Source records:
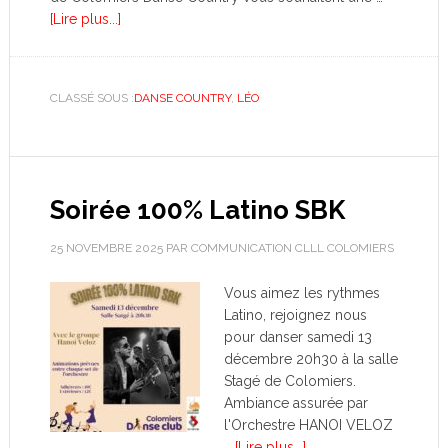
[Lire plus...]
CLASSÉ SOUS :
DANSE COUNTRY
,
LÉO
Soirée 100% Latino SBK
25 NOVEMBRE 2025
PAR
COMMUNICATION CLLL COLOMIERS
Vous aimez les rythmes
Latino, rejoignez nous
pour danser samedi 13
décembre 20h30 à la salle
Stagé de Colomiers.
Ambiance assurée par
l'Orchestre HANOI VELOZ
…
[Lire plus...]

● What you need to do:
Rewrite the source lines above as a JSON list of strings with one string per line, skipping any blank lines. Leave the pictures out of the answer.

● Solution to this exercise:
[
  "[Lire plus...]",
  "CLASSÉ SOUS :",
  "DANSE COUNTRY",
  ",",
  "LÉO",
  "Soirée 100% Latino SBK",
  "25 NOVEMBRE 2025",
  "PAR",
  "COMMUNICATION CLLL COLOMIERS",
  "Vous aimez les rythmes",
  "Latino, rejoignez nous",
  "pour danser samedi 13",
  "décembre 20h30 à la salle",
  "Stagé de Colomiers.",
  "Ambiance assurée par",
  "l'Orchestre HANOI VELOZ",
  "…",
  "[Lire plus...]"
]